The plot and themes of Robert Eggers’ 2015 slow-burn horror film, The Witch, are similar.  A baby goes missing from a 17th-century New England farm.  “Surely the work of wolves or witches,” reasons a family of disgraced Calvinist zealots.  Fear (of eternal hellfire), desperation (in the face of meager harvest), and anxiety (because, apparently, teenage girls are always spooky), fuel a rising tide of finger-pointing panic.

The Witch is focused on the experience of a single family, so it doesn’t feel quite like the social folk horror of The Wicker Man or Midsommar.  Yet it shares the subgenre’s love of (supposedly) natural lighting (surely upon scrutiny, no one is duped by the “moon” on the barn roof in the photo above).  Bad things happen to (and are done by) people who read by lantern, who love by starlight, who dance in the glow of bonfires.

The Witch‘s Jarin Blaschke joins a group of cinematographers recently channeling John Alcott’s Barry Lyndon.  The Oscar-winning Alcott lit most of Kubrick’s 1975 period drama with candles and sunbeams – the prevalent light sources of the 1750s.  It seems miraculous in retrospect that he was shooting on Eastman’s 5254 color negative stock.  By comparison Blaschke, Rachel Morrison (Mudbound), and Emmanuel Lubezki (The Revenant) have it easy with the Arri Alexa – more light sensitive by far, no matter their respective lens choices.  Blaschke’s conjuring a Puritan gloom from tarnished skies.  He keeps flame from ever looking warm and welcoming.

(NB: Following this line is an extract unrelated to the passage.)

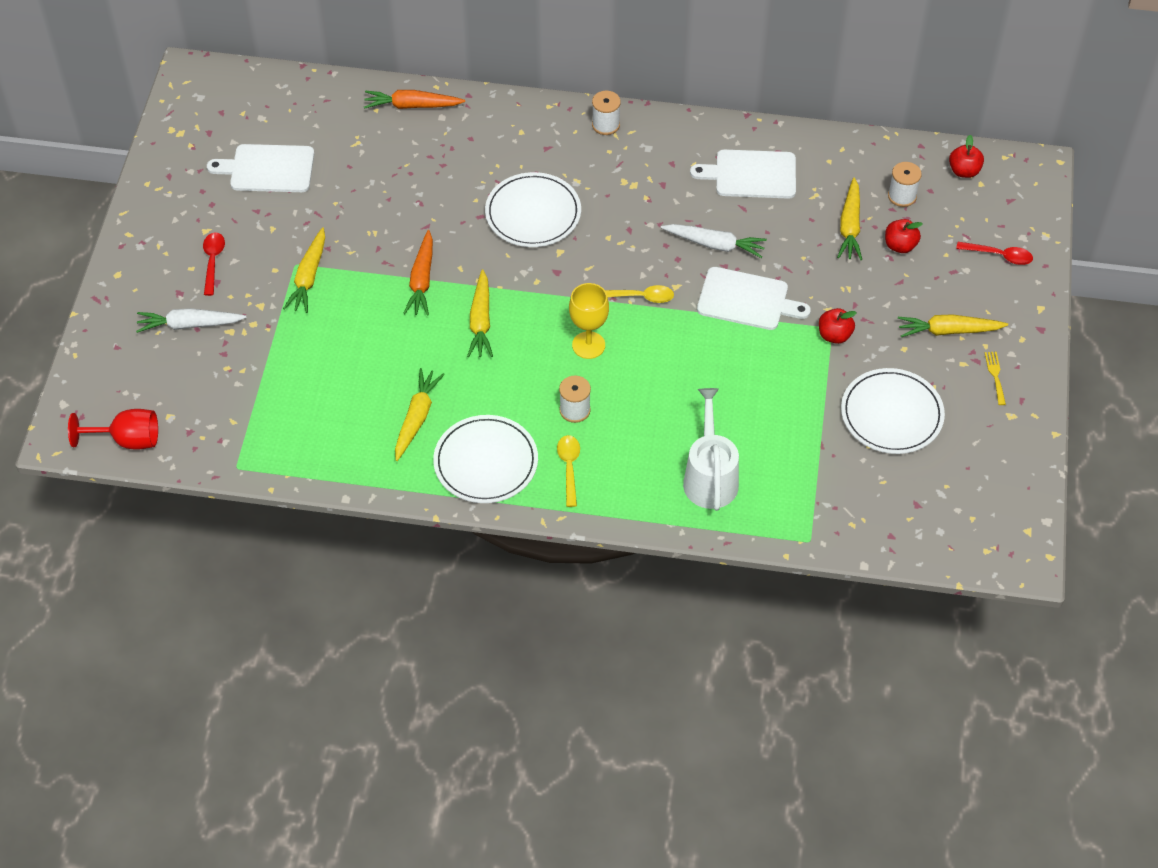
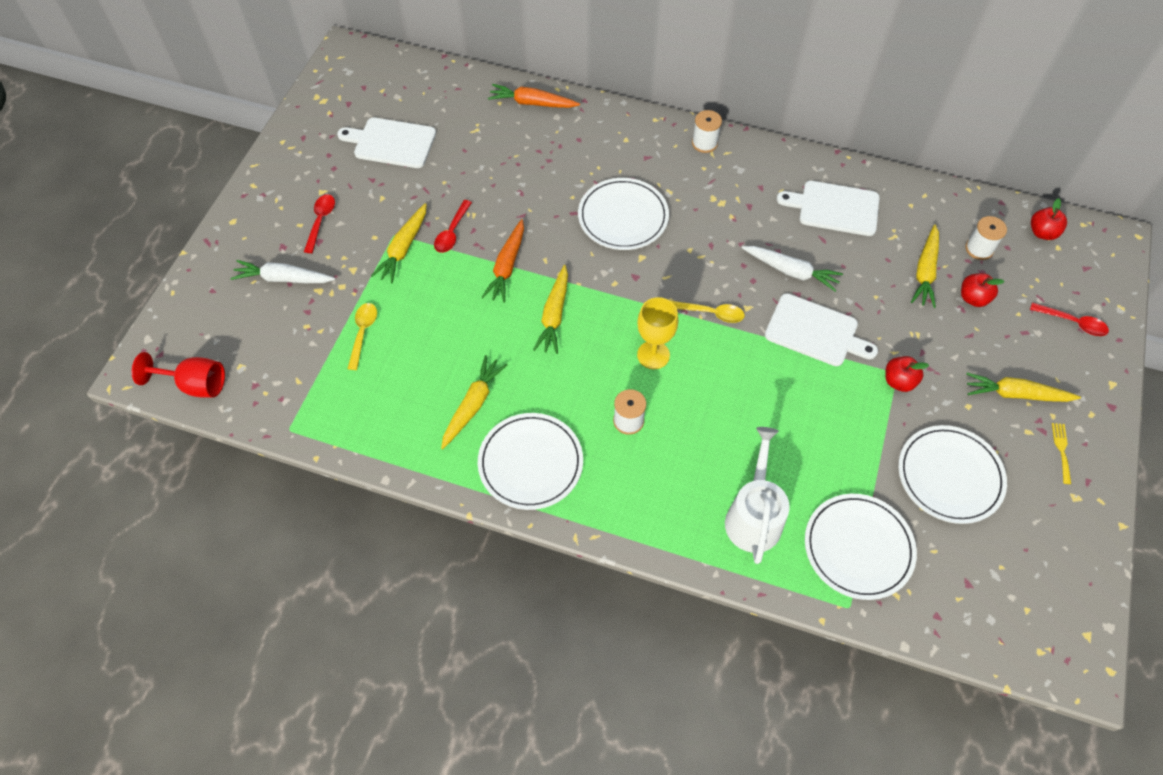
camera: 10 degrees right, 5 degrees up
yellow spoon [557,435,580,507] -> yellow spoon moved to [347,303,377,370]
none -> red spoon [434,200,472,253]
none -> white plate [805,494,917,600]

Alas, we seem now to be telling more stories of collective self-destruction (see Eggers and Blaschke’s The Lighthouse, cut from the same visual and narrative cloth).  Victims of systemic racism, global warming, pervasive sickness, financial dread – we all are residents of Maple Street.  Viral videos reveal the witch in every family, every classroom, certainly every Wal-Mart.  Apparently, “our long national nightmare” requires Blaschke’s cold light of doom.